Your instructions: Render the records below as a Markdown table with two columns, Row and Line, giving each nonblank line its own numbered row and skipping blank lines. Leave the pictures out of the table.

Supplied material:

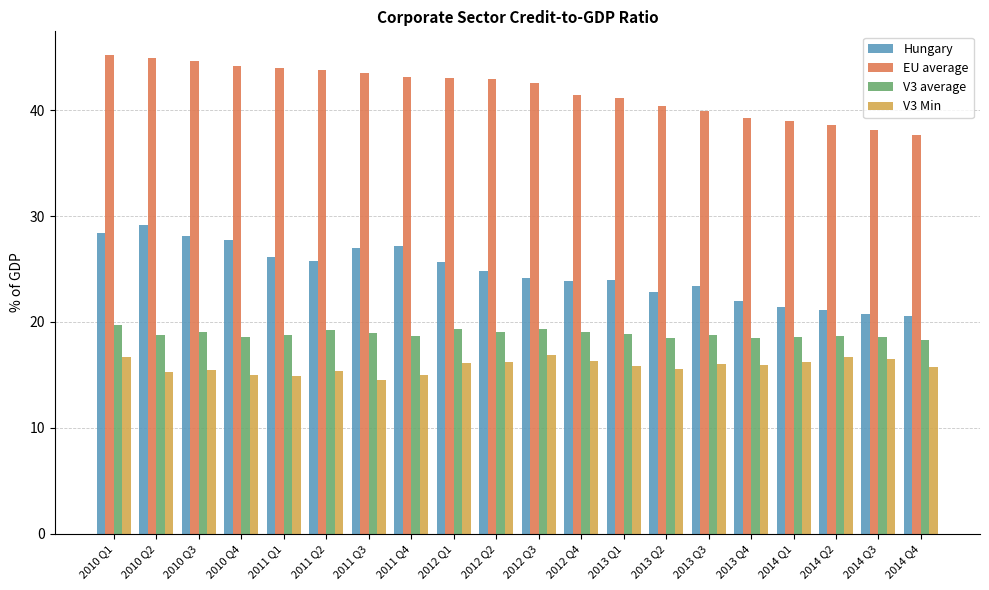

The V3 Min series shows 16.0 at 2013 Q3. True or false?

True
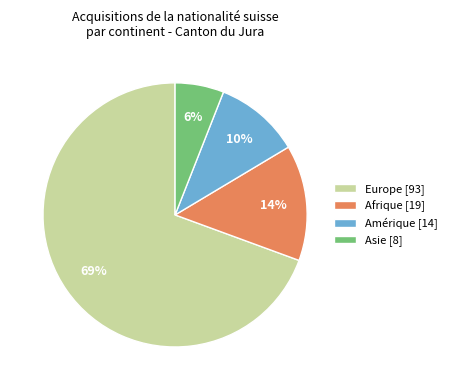

Which slice is the smallest?

Asie [8]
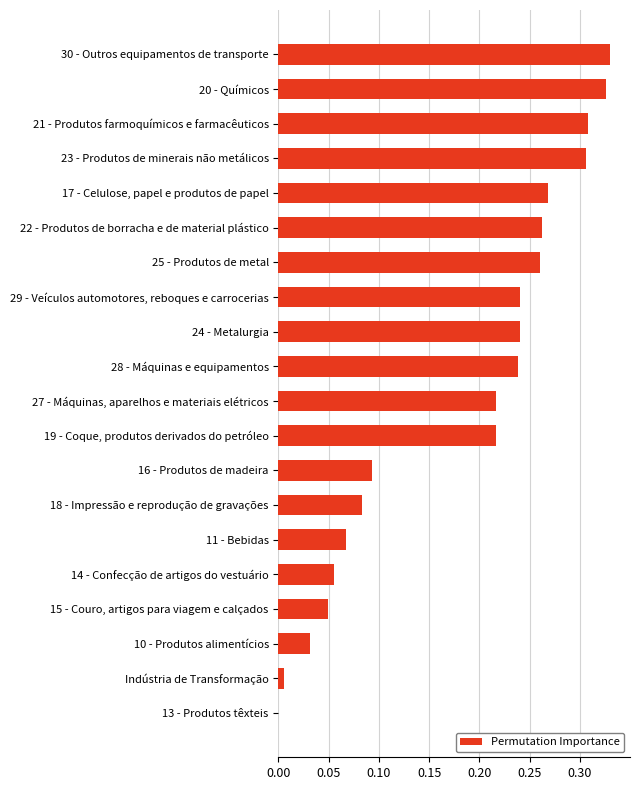

What is the sum of the values at 23 - Produtos de minerais não metálicos and 29 - Veículos automotores, reboques e carrocerias?

0.5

Result for this exercise:
| Row | Line |
|---|---|
| 1 | The V3 Min series shows 16.0 at 2013 Q3. True or false? |
| 2 | True |
| 3 | Which slice is the smallest? |
| 4 | Asie [8] |
| 5 | What is the sum of the values at 23 - Produtos de minerais não metálicos and 29 - Veículos automotores, reboques e carrocerias? |
| 6 | 0.5 |